“Some of you delight to flaunt in our faces the warning against sectional parties given by Washington in his Farewell Address. Less than eight years before Washington gave that warning, he had, as President of the United States, approved and signed an act of Congress enforcing the prohibition of slavery in the Northwest Territory, which act embodied the policy of the Government upon that subject up to and at the very moment he penned that warning; and about one year after he penned it, he wrote Lafayette that he considered that prohibition a wise measure, expressing in the same connection his hope that we should at some time have a confederacy of free states.

“Bearing this in mind, and seeing that sectionalism has since risen upon this same subject, is that warning a weapon in your hands against us, or in our hands against you? Could Washington himself speak, would he cast the blame of that sectionalism upon us who sustain his policy, or upon you who repudiate it? We respect the warning of Washington, and we commend it to you, together with his example pointing to the right application of it.”

We have now considered the important methods of refutation. Their successful use depends upon the conscientious effort of the student. Just as a boy cannot hope to learn to swim by sitting on the bank of a stream and reading a book containing directions on how to swim, so can no student hope to become successful in refutation by a study of the methods explained and illustrated in this chapter. He must master the theory of refutation, but it does not become an effective instrument in his hands until he has applied it in actual practice. Moreover, just as the boy can better profit by the instructions regarding swimming after he has actually tried to swim, so can the debater better profit by the theory of refutation after he has engaged in some real debates.

EXERCISES IN REFUTATION

I. Point out the different methods of refutation employed in the arguments in Appendix A; Appendix B; Appendix C.

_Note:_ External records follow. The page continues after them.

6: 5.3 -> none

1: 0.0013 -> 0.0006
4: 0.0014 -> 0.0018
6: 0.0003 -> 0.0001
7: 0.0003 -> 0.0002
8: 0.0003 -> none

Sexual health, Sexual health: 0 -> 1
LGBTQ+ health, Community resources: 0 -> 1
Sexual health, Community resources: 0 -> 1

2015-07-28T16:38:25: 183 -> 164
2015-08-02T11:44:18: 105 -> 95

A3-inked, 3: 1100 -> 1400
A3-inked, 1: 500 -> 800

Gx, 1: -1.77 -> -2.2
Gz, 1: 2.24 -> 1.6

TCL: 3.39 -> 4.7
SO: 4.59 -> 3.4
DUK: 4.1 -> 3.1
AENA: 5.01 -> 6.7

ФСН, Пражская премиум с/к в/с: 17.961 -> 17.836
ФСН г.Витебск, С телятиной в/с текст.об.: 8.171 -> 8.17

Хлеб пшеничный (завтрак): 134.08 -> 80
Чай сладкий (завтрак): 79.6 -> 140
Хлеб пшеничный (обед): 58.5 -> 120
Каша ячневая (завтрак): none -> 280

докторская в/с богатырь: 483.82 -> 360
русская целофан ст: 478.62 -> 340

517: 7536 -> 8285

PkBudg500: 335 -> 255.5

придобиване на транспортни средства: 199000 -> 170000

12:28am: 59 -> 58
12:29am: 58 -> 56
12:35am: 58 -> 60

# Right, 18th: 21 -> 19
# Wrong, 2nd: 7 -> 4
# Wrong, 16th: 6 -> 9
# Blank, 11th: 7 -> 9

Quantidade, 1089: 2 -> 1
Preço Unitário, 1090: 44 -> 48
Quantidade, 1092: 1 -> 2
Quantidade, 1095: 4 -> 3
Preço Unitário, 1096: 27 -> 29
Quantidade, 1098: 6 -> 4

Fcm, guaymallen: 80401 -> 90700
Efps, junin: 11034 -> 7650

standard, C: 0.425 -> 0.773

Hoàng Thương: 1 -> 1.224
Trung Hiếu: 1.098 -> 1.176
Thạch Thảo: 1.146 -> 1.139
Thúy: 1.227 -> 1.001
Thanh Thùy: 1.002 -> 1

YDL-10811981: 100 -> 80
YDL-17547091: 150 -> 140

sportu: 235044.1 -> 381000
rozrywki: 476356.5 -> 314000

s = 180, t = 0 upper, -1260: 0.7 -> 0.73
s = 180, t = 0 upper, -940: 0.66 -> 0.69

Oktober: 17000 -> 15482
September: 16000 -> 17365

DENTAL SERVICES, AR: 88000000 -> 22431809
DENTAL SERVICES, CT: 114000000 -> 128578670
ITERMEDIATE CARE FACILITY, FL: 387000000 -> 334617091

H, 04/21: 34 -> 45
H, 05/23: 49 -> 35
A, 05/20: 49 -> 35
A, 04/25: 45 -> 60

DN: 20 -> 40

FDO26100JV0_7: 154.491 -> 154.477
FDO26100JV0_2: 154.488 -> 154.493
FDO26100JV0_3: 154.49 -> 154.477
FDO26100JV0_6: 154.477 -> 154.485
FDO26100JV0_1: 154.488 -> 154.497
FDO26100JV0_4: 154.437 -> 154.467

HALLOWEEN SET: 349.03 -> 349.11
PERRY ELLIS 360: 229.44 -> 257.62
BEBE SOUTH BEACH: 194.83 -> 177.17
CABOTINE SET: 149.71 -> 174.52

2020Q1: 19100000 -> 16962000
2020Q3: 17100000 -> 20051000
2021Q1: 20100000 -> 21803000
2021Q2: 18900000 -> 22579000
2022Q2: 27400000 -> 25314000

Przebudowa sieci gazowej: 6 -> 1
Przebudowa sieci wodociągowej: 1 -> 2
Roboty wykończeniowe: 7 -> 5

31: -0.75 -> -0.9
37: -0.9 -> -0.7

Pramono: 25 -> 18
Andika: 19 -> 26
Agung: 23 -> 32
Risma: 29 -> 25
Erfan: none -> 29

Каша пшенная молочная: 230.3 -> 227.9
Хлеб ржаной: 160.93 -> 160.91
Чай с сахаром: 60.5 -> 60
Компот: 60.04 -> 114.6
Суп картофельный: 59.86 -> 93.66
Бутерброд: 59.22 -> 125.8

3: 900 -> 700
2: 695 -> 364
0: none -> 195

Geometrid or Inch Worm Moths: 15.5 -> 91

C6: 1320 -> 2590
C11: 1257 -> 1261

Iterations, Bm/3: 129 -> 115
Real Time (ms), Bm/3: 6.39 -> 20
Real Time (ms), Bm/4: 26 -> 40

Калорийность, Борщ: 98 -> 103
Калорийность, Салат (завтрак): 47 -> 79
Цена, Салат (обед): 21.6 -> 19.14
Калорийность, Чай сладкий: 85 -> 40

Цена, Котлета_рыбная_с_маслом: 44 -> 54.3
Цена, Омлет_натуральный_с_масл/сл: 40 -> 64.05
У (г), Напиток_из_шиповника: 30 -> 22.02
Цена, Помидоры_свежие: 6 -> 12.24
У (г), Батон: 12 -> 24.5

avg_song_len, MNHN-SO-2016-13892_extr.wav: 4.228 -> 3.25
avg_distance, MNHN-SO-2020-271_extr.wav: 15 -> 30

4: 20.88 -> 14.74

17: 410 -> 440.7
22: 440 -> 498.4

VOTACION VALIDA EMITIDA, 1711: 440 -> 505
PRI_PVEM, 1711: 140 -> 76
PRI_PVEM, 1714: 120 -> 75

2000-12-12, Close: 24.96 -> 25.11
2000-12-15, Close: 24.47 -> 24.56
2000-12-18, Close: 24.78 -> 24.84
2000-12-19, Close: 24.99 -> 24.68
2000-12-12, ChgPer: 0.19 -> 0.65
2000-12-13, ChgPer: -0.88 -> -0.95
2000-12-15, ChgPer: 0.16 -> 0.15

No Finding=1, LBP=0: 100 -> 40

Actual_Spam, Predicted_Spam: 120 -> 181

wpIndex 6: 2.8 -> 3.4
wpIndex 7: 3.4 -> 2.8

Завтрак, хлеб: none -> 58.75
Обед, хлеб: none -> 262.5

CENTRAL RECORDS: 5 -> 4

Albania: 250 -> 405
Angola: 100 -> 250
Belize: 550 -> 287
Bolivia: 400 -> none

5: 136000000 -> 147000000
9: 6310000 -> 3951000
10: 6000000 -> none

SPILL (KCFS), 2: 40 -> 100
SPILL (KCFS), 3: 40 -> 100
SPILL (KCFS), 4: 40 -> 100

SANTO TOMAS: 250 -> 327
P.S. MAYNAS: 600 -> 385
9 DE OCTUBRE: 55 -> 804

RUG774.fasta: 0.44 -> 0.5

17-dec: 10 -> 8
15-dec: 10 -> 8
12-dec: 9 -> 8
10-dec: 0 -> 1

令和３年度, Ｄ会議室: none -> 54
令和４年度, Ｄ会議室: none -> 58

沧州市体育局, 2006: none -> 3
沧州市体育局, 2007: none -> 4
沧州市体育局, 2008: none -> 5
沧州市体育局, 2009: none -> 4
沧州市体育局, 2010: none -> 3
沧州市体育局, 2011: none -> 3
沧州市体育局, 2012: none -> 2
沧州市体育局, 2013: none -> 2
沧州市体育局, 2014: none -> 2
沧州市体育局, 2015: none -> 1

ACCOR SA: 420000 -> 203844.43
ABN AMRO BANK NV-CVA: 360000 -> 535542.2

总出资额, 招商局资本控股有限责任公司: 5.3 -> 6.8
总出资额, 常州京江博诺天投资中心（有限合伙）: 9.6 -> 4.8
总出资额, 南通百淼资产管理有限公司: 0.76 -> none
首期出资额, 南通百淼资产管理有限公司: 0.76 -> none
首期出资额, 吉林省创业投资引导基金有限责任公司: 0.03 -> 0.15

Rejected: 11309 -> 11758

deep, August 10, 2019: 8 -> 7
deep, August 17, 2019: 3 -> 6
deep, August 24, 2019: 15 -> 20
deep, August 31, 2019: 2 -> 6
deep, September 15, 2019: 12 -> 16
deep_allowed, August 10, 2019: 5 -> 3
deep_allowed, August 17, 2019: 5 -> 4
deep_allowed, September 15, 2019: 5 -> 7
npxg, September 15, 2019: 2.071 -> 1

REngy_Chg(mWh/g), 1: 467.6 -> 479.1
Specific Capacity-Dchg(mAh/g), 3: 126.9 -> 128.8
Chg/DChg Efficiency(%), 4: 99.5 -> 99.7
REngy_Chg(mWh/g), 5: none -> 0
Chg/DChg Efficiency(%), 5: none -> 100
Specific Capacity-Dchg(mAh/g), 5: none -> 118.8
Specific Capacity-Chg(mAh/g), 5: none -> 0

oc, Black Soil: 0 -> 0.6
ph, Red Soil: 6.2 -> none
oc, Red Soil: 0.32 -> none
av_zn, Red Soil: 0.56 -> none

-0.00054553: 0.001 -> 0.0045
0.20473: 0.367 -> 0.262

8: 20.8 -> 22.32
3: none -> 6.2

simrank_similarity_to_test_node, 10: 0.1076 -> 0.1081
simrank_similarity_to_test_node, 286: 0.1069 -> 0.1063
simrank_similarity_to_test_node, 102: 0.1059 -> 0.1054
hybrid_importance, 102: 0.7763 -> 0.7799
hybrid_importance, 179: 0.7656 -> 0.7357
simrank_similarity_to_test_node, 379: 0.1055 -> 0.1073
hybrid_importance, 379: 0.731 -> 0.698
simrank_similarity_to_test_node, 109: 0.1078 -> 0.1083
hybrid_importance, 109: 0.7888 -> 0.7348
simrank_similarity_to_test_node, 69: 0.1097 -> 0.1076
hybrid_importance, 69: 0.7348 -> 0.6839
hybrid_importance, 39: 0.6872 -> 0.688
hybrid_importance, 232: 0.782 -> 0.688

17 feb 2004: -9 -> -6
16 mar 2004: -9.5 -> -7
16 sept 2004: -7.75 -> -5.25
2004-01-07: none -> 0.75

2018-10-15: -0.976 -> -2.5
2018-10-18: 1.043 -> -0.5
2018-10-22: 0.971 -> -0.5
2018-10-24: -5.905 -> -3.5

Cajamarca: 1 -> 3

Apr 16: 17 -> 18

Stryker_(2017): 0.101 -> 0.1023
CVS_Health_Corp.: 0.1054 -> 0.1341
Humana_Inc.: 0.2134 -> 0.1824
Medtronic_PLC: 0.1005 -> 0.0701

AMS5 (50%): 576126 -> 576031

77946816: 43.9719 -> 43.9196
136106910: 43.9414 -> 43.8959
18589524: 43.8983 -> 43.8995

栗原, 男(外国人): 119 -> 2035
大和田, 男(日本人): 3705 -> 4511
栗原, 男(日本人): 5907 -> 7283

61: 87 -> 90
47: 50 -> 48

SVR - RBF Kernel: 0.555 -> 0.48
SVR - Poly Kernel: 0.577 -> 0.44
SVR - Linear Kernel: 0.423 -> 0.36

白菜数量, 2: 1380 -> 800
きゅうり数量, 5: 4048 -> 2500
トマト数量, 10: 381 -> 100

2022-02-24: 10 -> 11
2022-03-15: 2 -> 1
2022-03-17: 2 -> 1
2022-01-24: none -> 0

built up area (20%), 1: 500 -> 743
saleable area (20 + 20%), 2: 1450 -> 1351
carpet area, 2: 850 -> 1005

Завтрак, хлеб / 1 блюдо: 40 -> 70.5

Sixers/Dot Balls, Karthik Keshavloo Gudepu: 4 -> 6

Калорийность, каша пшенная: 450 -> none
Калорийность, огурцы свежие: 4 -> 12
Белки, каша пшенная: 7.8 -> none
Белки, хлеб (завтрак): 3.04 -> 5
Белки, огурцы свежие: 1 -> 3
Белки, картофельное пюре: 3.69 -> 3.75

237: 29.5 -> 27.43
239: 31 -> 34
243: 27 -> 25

II. Refute the following statements and name the method of refutation employed in each case.

1. High school courses should be wholly prescribed. No electives should be offered.

2. So far as political rights are concerned all citizens should have equal privileges. Therefore women should have the right to vote.

3. The term of office of the President of the United States should be extended to eight years because we should not run the risk of losing the services of an efficient president at the end of four years.

4. Our government should annex Cuba because we must gain possession of all territory adjacent to, or not separated by foreign possessions from, the United States.